Economists' Outlook

Housing stats and analysis from NAR's research experts.

Seasonal Patterns in Home Sales Data

It comes as no surprise to those in the real estate industry that there is a seasonal pattern to home sales data. This concept is also easily understood by those outside of the industry who can picture families with school-age children preferring to purchase homes and move in the summer flooding the market during those months so as to avoid disruption to education. It is also easy to picture singles, young couples, or empty nesters remaining in the market regardless of the season.

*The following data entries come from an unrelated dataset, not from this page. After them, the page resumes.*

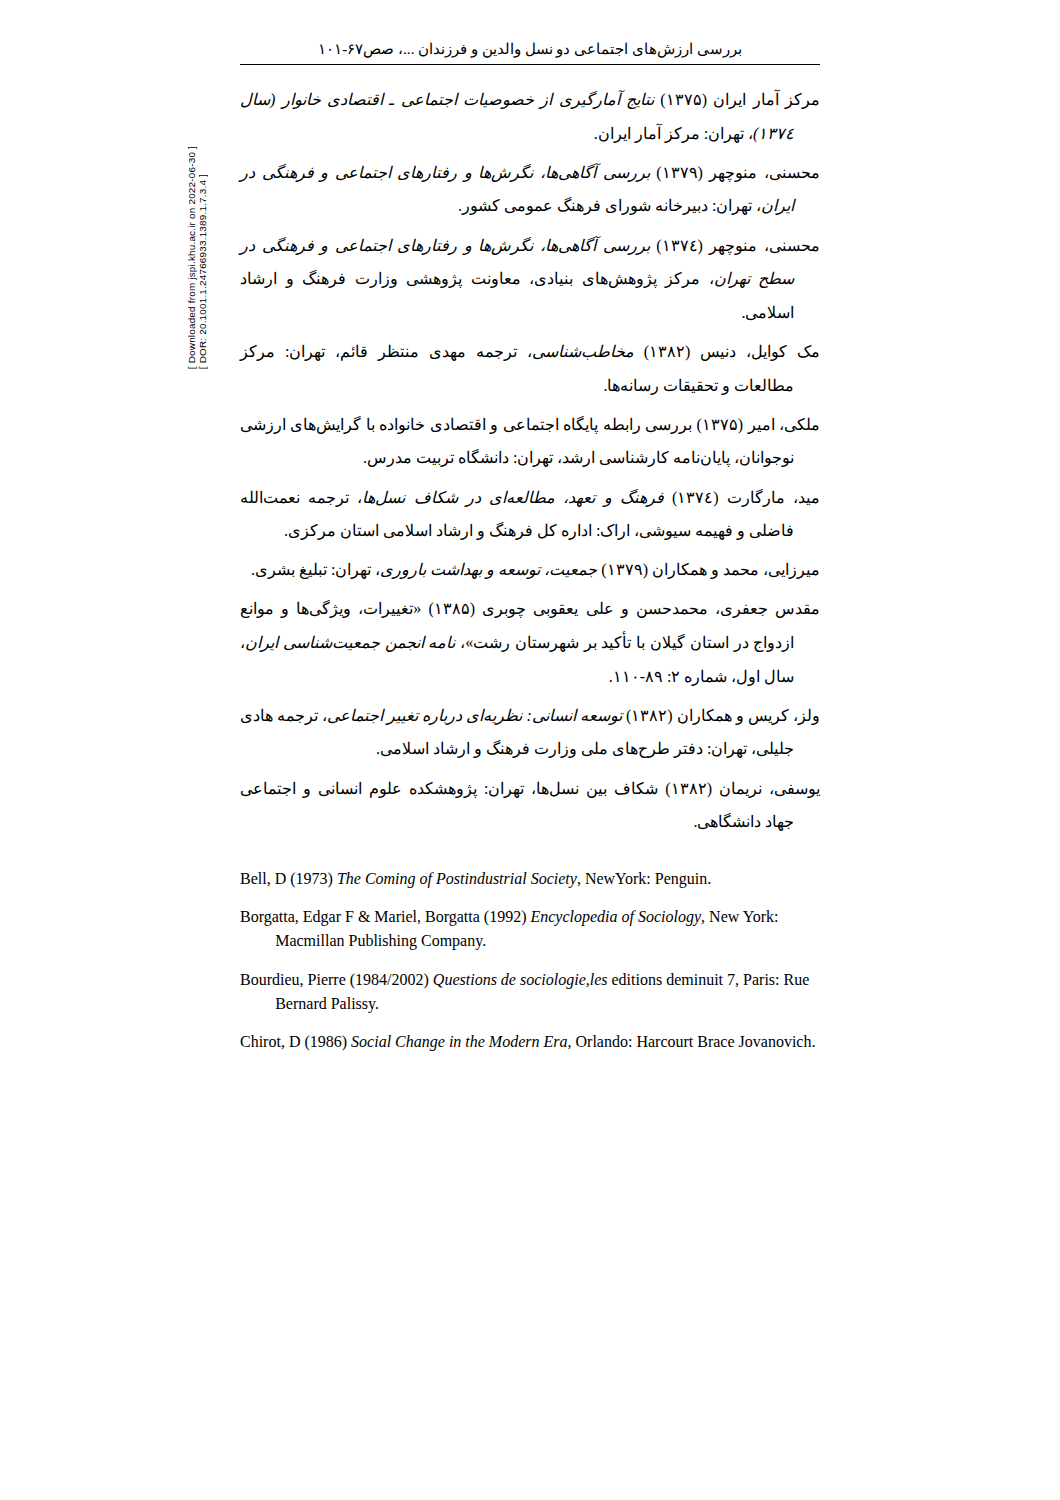[ Downloaded from jspi.khu.ac.ir on 2022-06-30 ] [ DOR: 20.1001.1.24766933.1389.1.7.3.4 ]
بررسی ارزش‌های اجتماعی دو نسل والدین و فرزندان ...، صص۶۷-۱۰۱
مرکز آمار ایران (۱۳۷۵) نتایج آمارگیری از خصوصیات اجتماعی ـ اقتصادی خانوار (سال ۱۳۷٤)، تهران: مرکز آمار ایران.
محسنی، منوچهر (۱۳۷۹) بررسی آگاهی‌ها، نگرش‌ها و رفتارهای اجتماعی و فرهنگی در ایران، تهران: دبیرخانه شورای فرهنگ عمومی کشور.
محسنی، منوچهر (۱۳۷٤) بررسی آگاهی‌ها، نگرش‌ها و رفتارهای اجتماعی و فرهنگی در سطح تهران، مرکز پژوهش‌های بنیادی، معاونت پژوهشی وزارت فرهنگ و ارشاد اسلامی.
مک کوایل، دنیس (۱۳۸۲) مخاطب‌شناسی، ترجمه مهدی منتظر قائم، تهران: مرکز مطالعات و تحقیقات رسانه‌ها.
ملکی، امیر (۱۳۷۵) بررسی رابطه پایگاه اجتماعی و اقتصادی خانواده با گرایش‌های ارزشی نوجوانان، پایان‌نامه کارشناسی ارشد، تهران: دانشگاه تربیت مدرس.
مید، مارگارت (۱۳۷٤) فرهنگ و تعهد، مطالعه‌ای در شکاف نسل‌ها، ترجمه نعمت‌الله فاضلی و فهیمه سیوشی، اراک: اداره کل فرهنگ و ارشاد اسلامی استان مرکزی.
میرزایی، محمد و همکاران (۱۳۷۹) جمعیت، توسعه و بهداشت باروری، تهران: تبلیغ بشری.
مقدس جعفری، محمدحسن و علی یعقوبی چوبری (۱۳۸۵) «تغییرات، ویژگی‌ها و موانع ازدواج در استان گیلان با تأکید بر شهرستان رشت»، نامه انجمن جمعیت‌شناسی ایران، سال اول، شماره ۲: ۸۹-۱۱۰.
ولز، کریس و همکاران (۱۳۸۲) توسعه انسانی: نظریه‌ای درباره تغییر اجتماعی، ترجمه هادی جلیلی، تهران: دفتر طرح‌های ملی وزارت فرهنگ و ارشاد اسلامی.
یوسفی، نریمان (۱۳۸۲) شکاف بین نسل‌ها، تهران: پژوهشکده علوم انسانی و اجتماعی جهاد دانشگاهی.
Bell, D (1973) The Coming of Postindustrial Society, NewYork: Penguin.
Borgatta, Edgar F & Mariel, Borgatta (1992) Encyclopedia of Sociology, New York: Macmillan Publishing Company.
Bourdieu, Pierre (1984/2002) Questions de sociologie,les editions deminuit 7, Paris: Rue Bernard Palissy.
Chirot, D (1986) Social Change in the Modern Era, Orlando: Harcourt Brace Jovanovich.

While there are undoubtedly other potential explanations behind the seasonal pattern in home sales, one does not need to understand all of the possible drivers of a seasonal pattern to understand that it exists.

For this reason, we adjust our data to account for these normal seasonal patterns, taking out some of the noise of the boom of activity in the summer and dearth in the winter. (See other articles on seasonality here). Normally, these adjustments are fairly standard from year to year. But as you probably know, the housing markets have been anything but normal these past few years. This is why when NAR revised seasonal adjustment factors in conjunction with the February EHS release as we do every year, the revisions may have seemed slightly larger than normal.

In the graph below, we see the percentage of annual sales that occur in each month. This is created using data that has not been seasonally adjusted. Depicting the seasonal pattern this way allows us to make year to year comparisons easily. The thick blue line shows the pattern of the average of the years from 2000 to 2011—we’ll call this the “typical year.” As you see from the cluster of lines around the blue line, most years are not typical, but they’re pretty close.

Looking at the graph, you also notice a handful of other thicker lines—these depict the years 2007 to 2011. Both 2009 and 2010 show seasonal patterns that are noticeably different from that of the typical year, and 2007 and 2008 were odd in the later part of the year, too. The revision made in February’s EHS release uses 2011 data to revise factors from 2009 to 2011 and forecast them for 2012. The seasonal adjustment factors done in February 2011 used data through the end of 2010 to revise and forecast. Because 2011 was so much closer to a typical year than years in the recent past, the forecast adjustment factors fit the data less well than they usually do, and the factors were revised by a more noticeable amount than usual.

Even in very abnormal market years, the seasonal pattern in home sales is evident. As the housing market continues to heal, we expect the pattern to resume a more typical trajectory, and expect more typical small adjustments to seasonal factors.